Monday, Mar. 23, 1953

The Name Droppers

The House Un-American Activities Committee's 1951-52 hearings on Reds in Hollywood had trouble finding evidence of Communist propagandizing by film, but they did whip up a well-publicized froth of big & little Hollywood names. Last week the names made news again:

P: The professional anti-Red magazine Alert (West Coast counterpart of Counterattack) published, a handy list of 522 Hollywood and Los Angeles "cited Reds," drawn, it said, from the committee hearings, and thoughtfully tacked on the names of their accusers.
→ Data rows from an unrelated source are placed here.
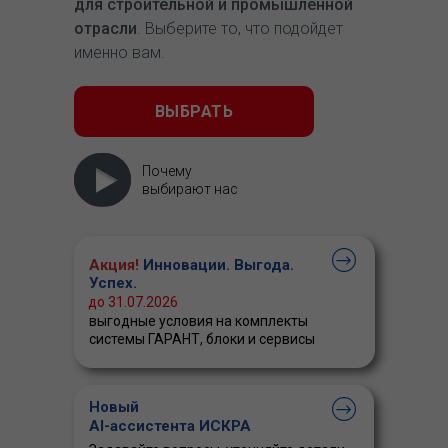
для строительной и промышленной
отрасли
. Выберите то, что подойдет
именно вам.
ВЫБРАТЬ
Почему
выбирают нас
Акция!
Инновации. Выгода.
Успех.
до 31.07.2026
выгодные условия на комплекты
системы ГАРАНТ, блоки и сервисы
Новый
AI-ассистента ИСКРА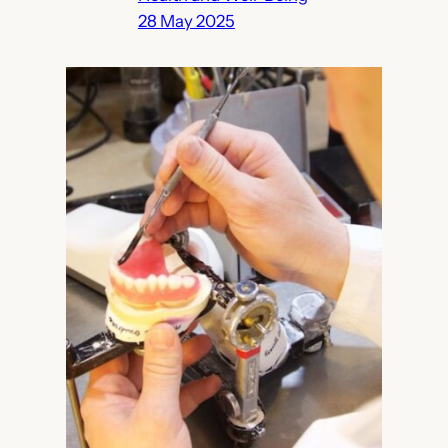
28 May 2025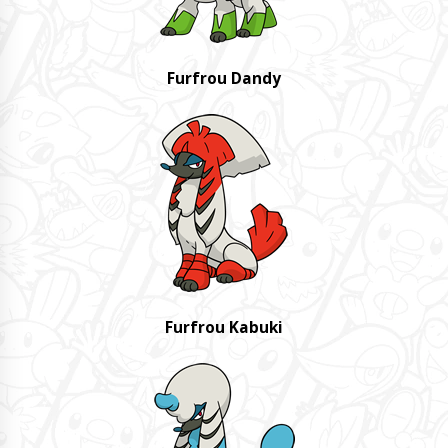
Furfrou Dandy
Furfrou Kabuki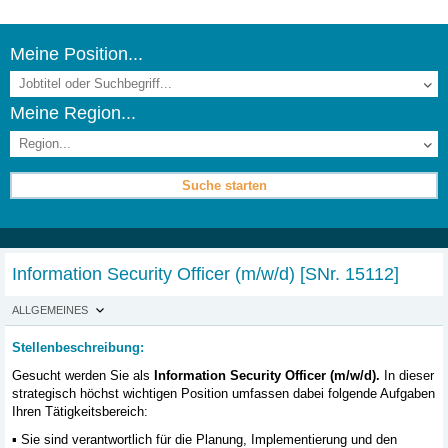
Meine Position...
Meine Region...
Information Security Officer (m/w/d)
[SNr. 15112]
ALLGEMEINES
Stellenbeschreibung:
Gesucht werden Sie als
Information Security Officer (m/w/d).
In dieser
strategisch höchst wichtigen Position umfassen dabei folgende Aufgaben
Ihren Tätigkeitsbereich:
▪ Sie sind verantwortlich für die Planung, Implementierung und den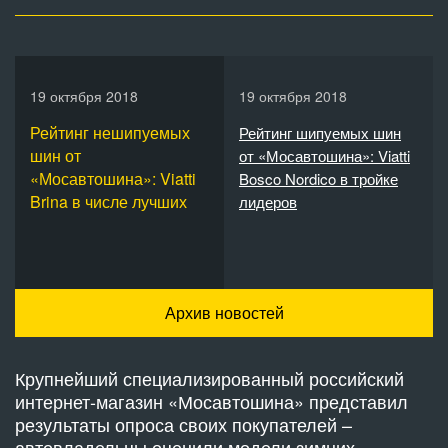
19 октября 2018
19 октября 2018
Рейтинг нешипуемых
Рейтинг шипуемых шин
шин от
от «Мосавтошина»: Viatti
«Мосавтошина»: Viatti
Bosco Nordico в тройке
Brina в числе лучших
лидеров
Архив новостей
Крупнейший специализированный российский
интернет-магазин «Мосавтошина» представил
результаты опроса своих покупателей –
автовладельцы оценили модели зимних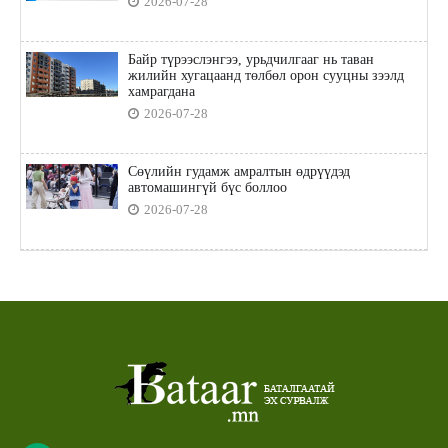
2026-07-28
Байр түрээслэнгээ, урьдчилгааг нь таван
жилийн хугацаанд төлбөл орон сууцны зээлд
хамрагдана
2026-07-28
Сөүлийн гудамж амралтын өдрүүдэд
автомашингүй бүс боллоо
2026-07-28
P: Twenty-two of the names (including Actor Howard da Silva, Actress Anne Revere, and three of the moviemakers who were shouted out of Silver City, N. Mex. this month for filming the semi-documentary Salt of the Earth) filed suit for a whopping $51,750,000 damages from 17 film companies, two producer associations, 20 top-ranking cinema executives (L. B. Mayer, Howard Hughes, Dore Schary, Sam Goldwyn, et al.), nine Congressmen (including the committee's current Chairman Harold Velde), and two committee investigators. The complaint: that their being named on studio blacklists (for such things as refusal to answer the committee's questions about their political beliefs and affiliations) has made them jobless pariahs in filmland. The outcast 22 demand a permanent injunction against "maintaining any blacklist or policy of blacklisting or discriminating against the plaintiffs . . . with respect to employment in the motion picture industry."